▸ What to do:
Reproduce the entries from the very beginning through the line containing "12:30 AM to 1:30 AM", swapping "Tuesday" for "Thursday" wherever it occurs and leaving everything else untouched.

▸ Task data:
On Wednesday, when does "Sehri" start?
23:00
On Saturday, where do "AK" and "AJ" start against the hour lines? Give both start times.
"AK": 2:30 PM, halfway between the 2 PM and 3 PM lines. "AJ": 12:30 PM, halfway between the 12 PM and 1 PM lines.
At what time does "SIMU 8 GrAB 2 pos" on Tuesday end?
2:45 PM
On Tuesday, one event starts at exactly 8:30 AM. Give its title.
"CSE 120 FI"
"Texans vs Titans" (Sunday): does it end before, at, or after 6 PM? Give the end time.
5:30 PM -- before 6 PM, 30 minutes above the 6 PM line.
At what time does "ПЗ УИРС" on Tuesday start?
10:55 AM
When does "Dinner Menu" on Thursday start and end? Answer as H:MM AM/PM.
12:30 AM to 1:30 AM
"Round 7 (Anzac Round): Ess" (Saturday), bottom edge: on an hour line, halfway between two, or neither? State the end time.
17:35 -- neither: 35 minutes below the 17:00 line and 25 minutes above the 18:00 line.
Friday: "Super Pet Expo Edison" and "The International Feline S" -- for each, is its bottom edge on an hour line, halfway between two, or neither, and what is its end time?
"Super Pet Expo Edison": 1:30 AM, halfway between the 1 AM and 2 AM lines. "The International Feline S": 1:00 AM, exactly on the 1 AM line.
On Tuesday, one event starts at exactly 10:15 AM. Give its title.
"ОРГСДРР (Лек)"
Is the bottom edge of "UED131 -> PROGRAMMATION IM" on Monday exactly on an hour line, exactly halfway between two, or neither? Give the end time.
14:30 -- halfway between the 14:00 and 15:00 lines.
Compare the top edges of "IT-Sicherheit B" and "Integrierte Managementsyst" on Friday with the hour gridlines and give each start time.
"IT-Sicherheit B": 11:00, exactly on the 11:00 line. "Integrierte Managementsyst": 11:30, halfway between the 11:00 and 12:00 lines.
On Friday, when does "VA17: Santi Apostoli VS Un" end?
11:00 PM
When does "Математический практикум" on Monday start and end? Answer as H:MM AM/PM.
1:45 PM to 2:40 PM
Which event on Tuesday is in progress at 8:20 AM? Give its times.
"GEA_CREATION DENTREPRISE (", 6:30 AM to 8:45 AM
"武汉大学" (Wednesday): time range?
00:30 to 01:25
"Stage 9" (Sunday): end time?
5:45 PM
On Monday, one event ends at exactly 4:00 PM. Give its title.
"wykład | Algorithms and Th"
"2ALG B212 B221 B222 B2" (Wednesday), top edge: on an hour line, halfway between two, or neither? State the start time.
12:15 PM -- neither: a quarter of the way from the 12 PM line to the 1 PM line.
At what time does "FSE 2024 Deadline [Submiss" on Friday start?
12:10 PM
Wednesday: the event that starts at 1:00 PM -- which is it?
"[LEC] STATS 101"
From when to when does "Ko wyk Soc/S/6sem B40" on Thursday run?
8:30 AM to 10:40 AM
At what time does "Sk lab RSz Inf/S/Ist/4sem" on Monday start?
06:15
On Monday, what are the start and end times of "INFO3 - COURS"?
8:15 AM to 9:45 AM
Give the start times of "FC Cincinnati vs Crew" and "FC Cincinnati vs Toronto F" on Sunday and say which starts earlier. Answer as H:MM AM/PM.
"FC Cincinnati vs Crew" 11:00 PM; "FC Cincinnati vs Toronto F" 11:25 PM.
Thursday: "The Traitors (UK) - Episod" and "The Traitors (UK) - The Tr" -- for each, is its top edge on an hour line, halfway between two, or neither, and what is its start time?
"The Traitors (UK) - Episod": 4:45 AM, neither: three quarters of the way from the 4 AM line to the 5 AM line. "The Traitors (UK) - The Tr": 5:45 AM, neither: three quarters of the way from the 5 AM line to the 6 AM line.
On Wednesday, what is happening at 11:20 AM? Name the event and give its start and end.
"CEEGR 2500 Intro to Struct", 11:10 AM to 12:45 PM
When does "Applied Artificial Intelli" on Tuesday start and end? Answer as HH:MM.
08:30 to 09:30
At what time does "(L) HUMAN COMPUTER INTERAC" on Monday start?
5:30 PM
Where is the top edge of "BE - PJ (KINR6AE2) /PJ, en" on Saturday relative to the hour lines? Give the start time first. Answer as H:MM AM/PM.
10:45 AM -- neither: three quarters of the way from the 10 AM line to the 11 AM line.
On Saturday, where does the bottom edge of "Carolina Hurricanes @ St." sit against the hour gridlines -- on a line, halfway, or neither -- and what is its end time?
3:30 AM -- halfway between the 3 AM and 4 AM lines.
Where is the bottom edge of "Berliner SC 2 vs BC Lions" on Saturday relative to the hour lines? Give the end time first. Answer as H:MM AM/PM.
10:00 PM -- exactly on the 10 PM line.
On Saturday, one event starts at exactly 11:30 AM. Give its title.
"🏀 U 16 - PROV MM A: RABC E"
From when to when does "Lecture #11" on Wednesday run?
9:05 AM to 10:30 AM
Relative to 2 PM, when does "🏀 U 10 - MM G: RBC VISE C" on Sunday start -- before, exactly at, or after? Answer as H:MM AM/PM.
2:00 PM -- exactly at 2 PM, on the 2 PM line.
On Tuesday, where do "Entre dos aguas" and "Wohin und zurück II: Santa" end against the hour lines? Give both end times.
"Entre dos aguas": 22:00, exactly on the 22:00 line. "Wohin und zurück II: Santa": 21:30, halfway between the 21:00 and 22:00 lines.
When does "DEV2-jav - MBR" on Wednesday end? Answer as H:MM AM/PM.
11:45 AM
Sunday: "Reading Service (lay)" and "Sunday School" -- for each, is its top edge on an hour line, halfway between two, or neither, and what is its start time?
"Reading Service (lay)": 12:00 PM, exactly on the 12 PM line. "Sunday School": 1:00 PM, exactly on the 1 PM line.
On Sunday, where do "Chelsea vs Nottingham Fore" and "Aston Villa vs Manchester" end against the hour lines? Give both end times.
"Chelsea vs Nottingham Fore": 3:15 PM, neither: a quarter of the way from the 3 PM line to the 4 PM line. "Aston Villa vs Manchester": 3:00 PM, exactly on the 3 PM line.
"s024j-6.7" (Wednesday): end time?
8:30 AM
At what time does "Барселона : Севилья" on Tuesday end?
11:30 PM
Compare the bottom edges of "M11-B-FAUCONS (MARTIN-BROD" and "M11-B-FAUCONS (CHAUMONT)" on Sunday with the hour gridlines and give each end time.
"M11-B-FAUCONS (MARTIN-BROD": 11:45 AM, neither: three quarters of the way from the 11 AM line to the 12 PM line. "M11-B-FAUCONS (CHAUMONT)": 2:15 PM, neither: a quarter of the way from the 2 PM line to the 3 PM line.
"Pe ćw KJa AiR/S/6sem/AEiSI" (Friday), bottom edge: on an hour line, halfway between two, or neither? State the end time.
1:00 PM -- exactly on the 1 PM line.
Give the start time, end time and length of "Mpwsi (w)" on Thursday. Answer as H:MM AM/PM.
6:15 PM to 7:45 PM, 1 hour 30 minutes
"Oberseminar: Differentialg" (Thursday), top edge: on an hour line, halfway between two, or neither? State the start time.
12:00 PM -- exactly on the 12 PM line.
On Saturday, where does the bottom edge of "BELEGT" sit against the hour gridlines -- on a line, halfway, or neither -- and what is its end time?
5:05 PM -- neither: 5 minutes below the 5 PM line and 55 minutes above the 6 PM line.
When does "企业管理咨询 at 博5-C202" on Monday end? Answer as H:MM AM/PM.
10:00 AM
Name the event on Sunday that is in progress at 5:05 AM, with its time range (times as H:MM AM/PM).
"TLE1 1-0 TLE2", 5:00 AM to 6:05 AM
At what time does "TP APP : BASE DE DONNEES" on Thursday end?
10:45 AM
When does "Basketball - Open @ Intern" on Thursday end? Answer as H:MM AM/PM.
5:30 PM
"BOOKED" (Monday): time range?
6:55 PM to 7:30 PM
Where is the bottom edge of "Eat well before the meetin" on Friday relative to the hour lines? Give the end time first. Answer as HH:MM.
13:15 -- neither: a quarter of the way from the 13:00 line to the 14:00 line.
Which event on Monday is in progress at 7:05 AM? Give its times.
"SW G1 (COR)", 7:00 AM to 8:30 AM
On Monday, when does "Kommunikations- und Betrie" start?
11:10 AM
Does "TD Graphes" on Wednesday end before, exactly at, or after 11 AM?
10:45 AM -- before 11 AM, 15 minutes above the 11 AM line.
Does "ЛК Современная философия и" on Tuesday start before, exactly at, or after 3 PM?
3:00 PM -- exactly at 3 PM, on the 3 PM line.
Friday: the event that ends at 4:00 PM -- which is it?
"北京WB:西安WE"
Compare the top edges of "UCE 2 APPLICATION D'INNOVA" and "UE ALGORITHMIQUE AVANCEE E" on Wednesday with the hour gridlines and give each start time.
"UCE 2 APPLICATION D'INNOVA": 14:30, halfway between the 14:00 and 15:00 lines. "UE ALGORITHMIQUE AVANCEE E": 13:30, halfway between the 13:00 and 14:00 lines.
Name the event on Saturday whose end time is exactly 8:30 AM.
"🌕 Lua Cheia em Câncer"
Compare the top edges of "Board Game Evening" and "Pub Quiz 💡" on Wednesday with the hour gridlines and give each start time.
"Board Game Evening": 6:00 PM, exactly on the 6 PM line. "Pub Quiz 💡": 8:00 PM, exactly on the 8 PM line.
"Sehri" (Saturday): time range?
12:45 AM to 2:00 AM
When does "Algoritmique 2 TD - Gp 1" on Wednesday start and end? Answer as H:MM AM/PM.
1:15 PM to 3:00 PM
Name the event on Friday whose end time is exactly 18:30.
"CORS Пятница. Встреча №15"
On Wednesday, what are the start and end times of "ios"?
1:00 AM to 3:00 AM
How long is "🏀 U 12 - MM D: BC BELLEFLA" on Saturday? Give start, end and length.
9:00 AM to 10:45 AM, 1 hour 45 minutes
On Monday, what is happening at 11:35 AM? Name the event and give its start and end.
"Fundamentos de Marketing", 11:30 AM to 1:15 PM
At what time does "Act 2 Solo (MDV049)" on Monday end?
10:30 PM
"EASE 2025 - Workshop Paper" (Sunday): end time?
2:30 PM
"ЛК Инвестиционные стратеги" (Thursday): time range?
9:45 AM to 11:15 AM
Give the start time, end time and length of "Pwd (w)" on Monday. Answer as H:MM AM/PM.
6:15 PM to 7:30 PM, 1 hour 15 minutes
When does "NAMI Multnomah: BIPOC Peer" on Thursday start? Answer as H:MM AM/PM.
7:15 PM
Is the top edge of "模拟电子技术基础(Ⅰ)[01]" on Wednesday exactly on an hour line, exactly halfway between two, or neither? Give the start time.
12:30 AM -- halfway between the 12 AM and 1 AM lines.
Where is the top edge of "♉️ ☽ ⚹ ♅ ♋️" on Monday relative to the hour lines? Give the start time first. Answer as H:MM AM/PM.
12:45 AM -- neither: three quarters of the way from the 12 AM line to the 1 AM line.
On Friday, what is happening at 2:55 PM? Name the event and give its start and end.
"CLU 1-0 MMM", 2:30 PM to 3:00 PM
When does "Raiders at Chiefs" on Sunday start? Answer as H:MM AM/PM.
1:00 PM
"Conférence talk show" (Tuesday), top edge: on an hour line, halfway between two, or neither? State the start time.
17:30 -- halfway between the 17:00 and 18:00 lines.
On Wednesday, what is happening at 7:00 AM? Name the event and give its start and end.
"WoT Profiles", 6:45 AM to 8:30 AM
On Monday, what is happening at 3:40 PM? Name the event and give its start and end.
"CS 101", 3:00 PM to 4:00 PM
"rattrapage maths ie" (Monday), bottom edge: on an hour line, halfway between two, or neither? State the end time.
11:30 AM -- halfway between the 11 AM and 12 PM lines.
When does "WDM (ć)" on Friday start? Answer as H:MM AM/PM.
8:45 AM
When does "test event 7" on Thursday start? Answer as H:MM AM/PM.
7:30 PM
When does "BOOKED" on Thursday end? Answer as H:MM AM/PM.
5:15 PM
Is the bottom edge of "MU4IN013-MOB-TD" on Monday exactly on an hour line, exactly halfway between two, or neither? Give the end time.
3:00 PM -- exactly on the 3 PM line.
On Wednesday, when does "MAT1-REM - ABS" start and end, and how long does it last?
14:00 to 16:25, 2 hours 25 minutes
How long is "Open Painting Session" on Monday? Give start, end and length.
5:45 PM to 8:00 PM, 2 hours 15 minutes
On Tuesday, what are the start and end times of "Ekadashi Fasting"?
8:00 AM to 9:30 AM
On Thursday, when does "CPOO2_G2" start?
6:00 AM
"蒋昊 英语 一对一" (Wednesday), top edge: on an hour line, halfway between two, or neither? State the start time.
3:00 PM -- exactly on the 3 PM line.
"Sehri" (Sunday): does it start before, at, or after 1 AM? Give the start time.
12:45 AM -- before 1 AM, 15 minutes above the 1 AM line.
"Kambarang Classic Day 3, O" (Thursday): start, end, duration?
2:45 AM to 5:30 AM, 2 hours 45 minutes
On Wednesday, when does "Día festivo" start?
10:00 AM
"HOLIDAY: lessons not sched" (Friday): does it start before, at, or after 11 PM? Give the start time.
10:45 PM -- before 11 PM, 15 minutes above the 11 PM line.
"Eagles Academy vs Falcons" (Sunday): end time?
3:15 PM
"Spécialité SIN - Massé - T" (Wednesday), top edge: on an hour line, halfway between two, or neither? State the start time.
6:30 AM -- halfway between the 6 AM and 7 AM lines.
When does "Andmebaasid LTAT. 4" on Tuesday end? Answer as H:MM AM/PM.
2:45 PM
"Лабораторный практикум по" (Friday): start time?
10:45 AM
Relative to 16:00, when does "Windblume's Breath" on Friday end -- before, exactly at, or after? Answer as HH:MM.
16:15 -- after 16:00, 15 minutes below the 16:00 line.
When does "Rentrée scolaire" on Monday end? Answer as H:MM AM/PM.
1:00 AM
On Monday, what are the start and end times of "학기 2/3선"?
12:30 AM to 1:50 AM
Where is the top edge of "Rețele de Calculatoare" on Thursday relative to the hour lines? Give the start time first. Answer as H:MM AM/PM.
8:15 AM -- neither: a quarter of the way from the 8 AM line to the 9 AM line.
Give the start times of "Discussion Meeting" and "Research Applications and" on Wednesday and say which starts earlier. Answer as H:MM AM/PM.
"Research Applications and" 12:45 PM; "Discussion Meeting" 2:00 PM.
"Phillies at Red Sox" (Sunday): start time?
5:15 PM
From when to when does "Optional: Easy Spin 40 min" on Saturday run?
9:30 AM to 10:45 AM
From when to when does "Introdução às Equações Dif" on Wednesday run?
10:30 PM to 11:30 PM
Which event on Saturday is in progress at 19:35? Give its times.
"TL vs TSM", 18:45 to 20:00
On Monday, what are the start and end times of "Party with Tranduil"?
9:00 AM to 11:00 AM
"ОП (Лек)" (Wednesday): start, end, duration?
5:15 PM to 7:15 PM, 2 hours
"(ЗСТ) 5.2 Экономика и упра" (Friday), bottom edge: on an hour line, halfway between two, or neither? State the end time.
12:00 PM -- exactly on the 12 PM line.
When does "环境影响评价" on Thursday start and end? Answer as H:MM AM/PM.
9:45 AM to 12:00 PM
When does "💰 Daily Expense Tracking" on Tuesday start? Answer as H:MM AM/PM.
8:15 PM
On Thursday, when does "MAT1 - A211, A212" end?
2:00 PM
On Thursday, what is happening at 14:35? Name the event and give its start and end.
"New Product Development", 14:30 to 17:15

▸ Answer to this problem:
On Wednesday, when does "Sehri" start?
23:00
On Saturday, where do "AK" and "AJ" start against the hour lines? Give both start times.
"AK": 2:30 PM, halfway between the 2 PM and 3 PM lines. "AJ": 12:30 PM, halfway between the 12 PM and 1 PM lines.
At what time does "SIMU 8 GrAB 2 pos" on Thursday end?
2:45 PM
On Thursday, one event starts at exactly 8:30 AM. Give its title.
"CSE 120 FI"
"Texans vs Titans" (Sunday): does it end before, at, or after 6 PM? Give the end time.
5:30 PM -- before 6 PM, 30 minutes above the 6 PM line.
At what time does "ПЗ УИРС" on Thursday start?
10:55 AM
When does "Dinner Menu" on Thursday start and end? Answer as H:MM AM/PM.
12:30 AM to 1:30 AM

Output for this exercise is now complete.